● 課題 a:
記録のうち「2026 को एक खबर」を含む行から始めて記録の最後の行で終わる範囲を、「番号」と「行内容」の2列からなるMarkdownの表に書き直してください。各行に番号を振り、空行は含めないでください。

私学のユニーク先生インタビュー「順天中学校・高等学校 英語科教諭 香渡里沙先生」
今回は、順天中学校・高等学校の香渡(こうど)里沙先生をお訪ねし、現在のお仕事に至るまでの経歴や教員としてのモットー、私学の魅力などをテーマにお話をうかがいました。
英知をもって国際社会で活躍できる人間を育成する
――貴校の特徴や学校の雰囲気について教えてください。
香渡先生 順天中学校・高等学校は、2024年に創立190周年を迎えた中高一貫の共学校です。「英知をもって国際社会で活躍できる人間を育成する」を教育理念に掲げ、創造的に課題を解決する力や国際社会で活躍できる力、豊かな人間関係を築く力を育む教育活動に力を入れています。とても勉強熱心で好奇心旺盛な生徒たちと、高い専門性を持つ教師陣とが、いつも熱いコミュニケーションを展開している明るい学校です。
一般企業やユネスコ、通信制高校や途上国、公立校の教員と多様な職業経験
――香渡先生は、ユネスコをはじめ、さまざまなフィールドでのご活動経験があるとうかがいました。現職までの歩みについて、聞かせていただけますか?
香渡先生 ずっと学校という場が大好きで、高校卒業時に「教師になる」と決めて大学で教員免許を取得しました。いずれは教育の現場で過ごすのならば、その前に別の経験もしたいと考えて企業に就職。その後ニューヨークでの生活を経て、日本の通信制高校に着任し、2年勤めました。多様性を尊重する教育に、国を問う必要はないと思ったのもこのころです。大学時代にボランティアで、在日外国人の子どもたちへの学習支援を行った経験もあったことから、青年海外協力隊に2010年から2012年まで参加しました。西アフリカにあるベナン共和国で、子どもたちの情操教育や大人向け日本語教育を通した地域活性化に携わりました。
ベナン共和国、現地の小学校での活動の様子
帰国して横浜市の公立中学校で教鞭を執りましたが、過密な業務の中で、海外で得た視点や経験を子どもたちに伝える余裕がないことが悩みでした。このままではいけないと立ち止まり、教育開発の修士号取得を目指して英国の大学院に進学。帰国後は教育現場に戻ることも考えましたが、国際理解を深めるためにも日本ユネスコ協会連盟に入職し、SDGs関連プログラムの開発に取り組みました。

(ページ画像と抽出テキスト)
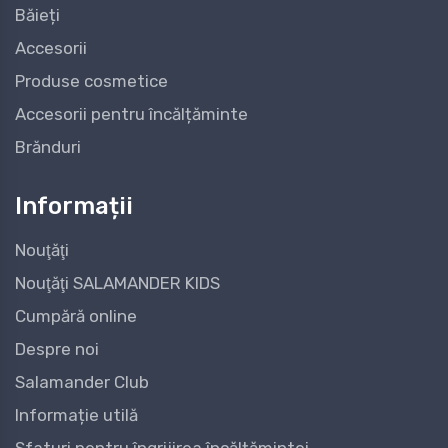
Băieți
Accesorii
Produse cosmetice
Accesorii pentru încălțăminte
Brănduri
Informații
Nouţăţi
Nouţăţi SALAMANDER KIDS
Cumpără online
Despre noi
Salamander Club
Informație utilă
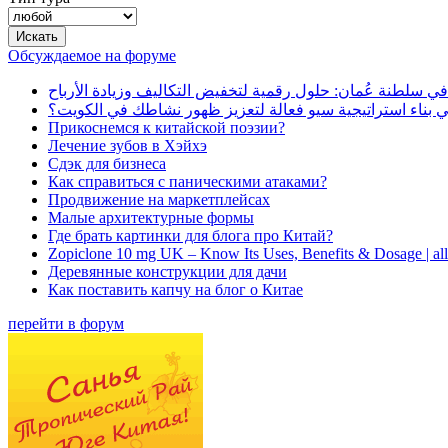
Обсуждаемое на форуме
في سلطنة عُمان: حلول رقمية لتخفيض التكاليف وزيادة الأرباح
بناء استراتيجية سيو فعالة لتعزيز ظهور نشاطك في الكويت؟
Прикоснемся к китайской поэзии?
Лечение зубов в Хэйхэ
Сдэк для бизнеса
Как справиться с паническими атаками?
Продвижение на маркетплейсах
Малые архитектурные формы
Где брать картинки для блога про Китай?
Zopiclone 10 mg UK – Know Its Uses, Benefits & Dosage | a
Деревянные конструкции для дачи
Как поставить капчу на блог о Китае
перейти в форум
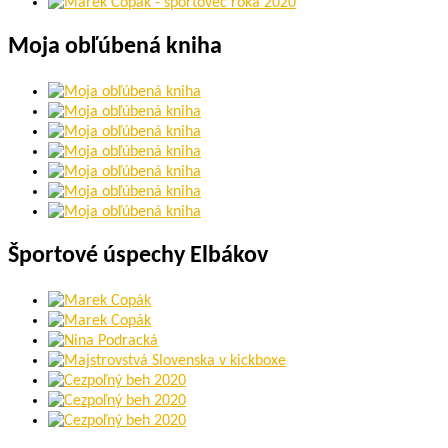
Moja obľúbená kniha
Športové úspechy Elbákov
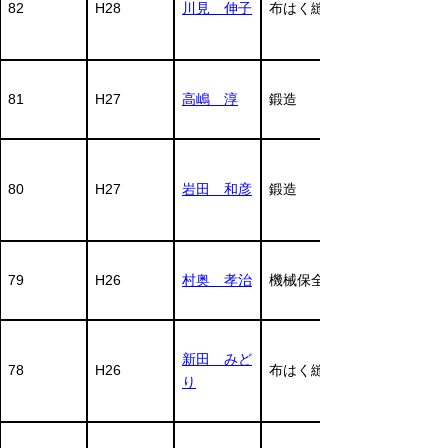
82
H28
川見 伸子
布はく縫製
81
H27
高嶋 淳
鍛造
80
H27
岩田 和彦
鍛造
79
H26
村奥 孝治
機械保全
新田 みど
78
H26
布はく縫製
り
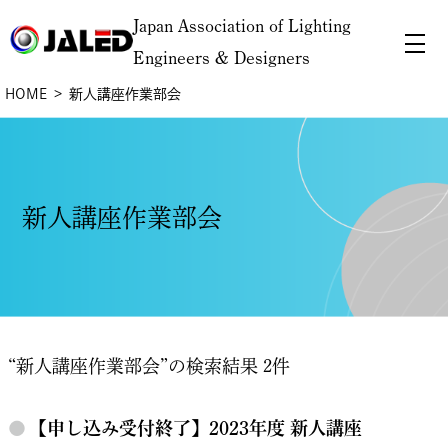
Japan Association of Lighting
Engineers & Designers
HOME
新人講座作業部会
新人講座作業部会
“新人講座作業部会”の検索結果 2件
●
【申し込み受付終了】2023年度 新人講座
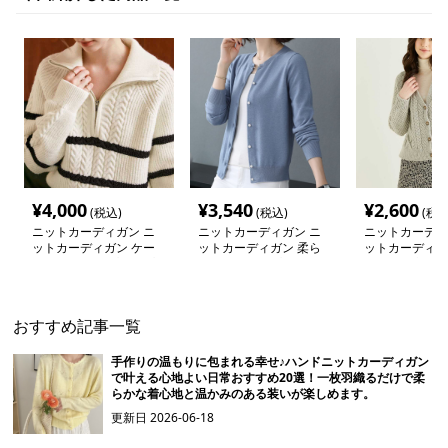
¥
4,000
¥
3,540
¥
2,600
(税込)
(税込)
(税込
ニットカーディガン ニ
ニットカーディガン ニ
ニットカーディ
ットカーディガン ケー
ットカーディガン 柔ら
ットカーディガ
ブル編み ジップアップ
か素材のシンプル上質カ
り伝わる立体編
ニット
ーディガン
ィガン
おすすめ記事一覧
手作りの温もりに包まれる幸せ♪ハンドニットカーディガン
で叶える心地よい日常おすすめ20選！一枚羽織るだけで柔
らかな着心地と温かみのある装いが楽しめます。
更新日
2026-06-18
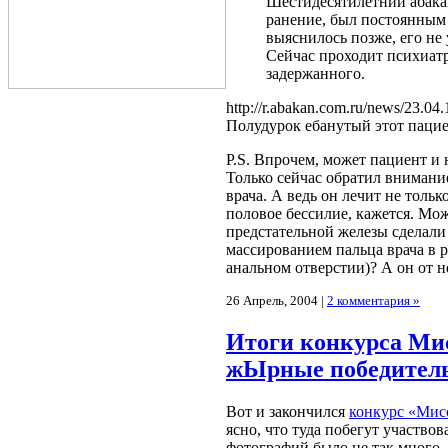
Шестидесятилетний абака
ранение, был постоянным
выяснилось позже, его не 
Сейчас проходит психиатр
задержанного.
http://r.abakan.com.ru/news/23.04.
Полудурок ебанутый этот пациен
P.S. Впрочем, может пациент и 
Только сейчас обратил внимание
врача. А ведь он лечит не толь
половое бессилие, кажется. Мож
предстательной железы сделали (
массированием пальца врача в 
анальном отверстии)? А он от
26 Апрель, 2004 |
2 комментария »
Итоги конкурса Ми
жЫрные победител
Вот и закончился
конкурс «Мис
ясно, что туда побегут участвов
фотографий было не так много.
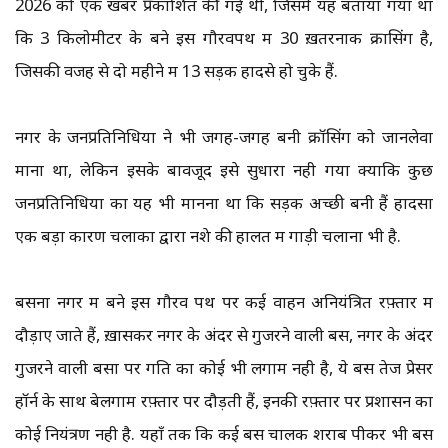
2026 को एक खबर प्रकाशित की गई थी, जिसमे यह बताया गया था
कि 3 किलोमीटर के बने इस गौरवपथ में 30 ख़तरनाक क्रासिंग है,
जिसकी वजह से दो महीने में 13 सड़क हादसे हो चुके हैं.
नगर के जनप्रतिनिधियों ने भी जगह-जगह बनी क्रॉसिंग को जानलेवा
माना था, लेकिन इसके बावजूद इसे सुधारा नही गया क्योंकि कुछ
जनप्रतिनिधियों का यह भी मानना था कि सड़क अच्छी बनी हैं हादसों
एक बड़ा कारण चलाकों द्वारा नशे की हालत में गाड़ी चलाना भी है.
बसना नगर में बने इस गौरव पथ पर कई वाहन अनियंत्रित रफ़्तार में
दौड़ाए जाते हैं, ख़ासकर नगर के अंदर से गुजरने वाली बसें, नगर के अंदर
गुजरने वाली बसों पर गति का कोई भी लगाम नही है, ये बसें तेज प्रेसर
हॉर्न के साथ बेलगाम रफ़्तार पर दौड़ती हैं, इनकी रफ़्तार पर प्रशासन का
कोई नियंत्रण नही है. यहाँ तक कि कई बस चालक शराब पीकर भी बस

● 課題 b:
順天中学校・高等学校の英語科教諭へのインタビュー記事を、本文が途切れたところから書き継いでください。

● 課題の出力 a:
| 番号 | 行内容 |
|---|---|
| 1 | 2026 को एक खबर प्रकाशित की गई थी, जिसमे यह बताया गया था |
| 2 | कि 3 किलोमीटर के बने इस गौरवपथ में 30 ख़तरनाक क्रासिंग है, |
| 3 | जिसकी वजह से दो महीने में 13 सड़क हादसे हो चुके हैं. |
| 4 | नगर के जनप्रतिनिधियों ने भी जगह-जगह बनी क्रॉसिंग को जानलेवा |
| 5 | माना था, लेकिन इसके बावजूद इसे सुधारा नही गया क्योंकि कुछ |
| 6 | जनप्रतिनिधियों का यह भी मानना था कि सड़क अच्छी बनी हैं हादसों |
| 7 | एक बड़ा कारण चलाकों द्वारा नशे की हालत में गाड़ी चलाना भी है. |
| 8 | बसना नगर में बने इस गौरव पथ पर कई वाहन अनियंत्रित रफ़्तार में |
| 9 | दौड़ाए जाते हैं, ख़ासकर नगर के अंदर से गुजरने वाली बसें, नगर के अंदर |
| 10 | गुजरने वाली बसों पर गति का कोई भी लगाम नही है, ये बसें तेज प्रेसर |
| 11 | हॉर्न के साथ बेलगाम रफ़्तार पर दौड़ती हैं, इनकी रफ़्तार पर प्रशासन का |
| 12 | कोई नियंत्रण नही है. यहाँ तक कि कई बस चालक शराब पीकर भी बस |

● 課題の出力 b:
ユネスコでは4年強活動しましたが、業務としてプログラムの企画・開発など一人で黙々とパソコンに向かっているうちに、再び教育現場で働きたい気持ちが強くなりました。英国留学時にお世話になったロータリー財団のつながりで本校順天学園の教員採用を知り、2023年に本校に入職しました。
ユネスコ在職時、バンコクでの教育会議
英語教育と探求型学びの実践で、生徒の可能性を拓く
――香渡先生の担当授業についてお聞かせください。
香渡先生 中学2年生の担任を務めながら、英語科教員として授業を行っています。本校では英語教育や国際交流に力を入れており、英検取得の支援やニュージーランドへの短期留学を推進しています。そのため、授業以外にも朝学習や補習などで生徒の学習をサポートしています。
さらに、毎週金曜日の7時限目には、英語選抜クラスに所属する高校生を対象とした「英語探究」の授業があります。この授業は、生徒たちがテーマごとにグループに分かれ、世界でどのように社会貢献ができるかを考え、実際に活動していくものです。私はユネスコでの活動経験を活かして「カンボジア教育グループ」を担当し、生徒がカンボジアの子どもたちの学習支援につながる活動を企画・実践するのをサポートしています。2024年には、グループの生徒3名とともにカンボジアを訪れ、現地の子どもたちの学習環境を見学・体験してきました。
こうした「探究型」の学びを深める機会を含め、幅広い体験ができるカリキュラムが用意されていることや、教員の得意分野を尊重し、自由度の高い教育活動ができることは、順天の魅力の一つだと感じています。
開かれたスペースでテーマ別のグループに分かれて活動する「英語探究」
未来の誰かのためになる力をつけてほしい、そのために頑張る人を応援する
――先生が、働くうえで大切にされているのは、どのようなことでしょうか?
香渡先生 教員として大切にしているマインドは、「将来自分を待つ誰かの力になれるよう、今ここで力をつけてほしい」、そして「その力をつけるために頑張る子どもの可能性を信じて、寄り添いたい」という思いです。これは、大学受験のために通った英語塾の先生から教えてもらった大切な教えです。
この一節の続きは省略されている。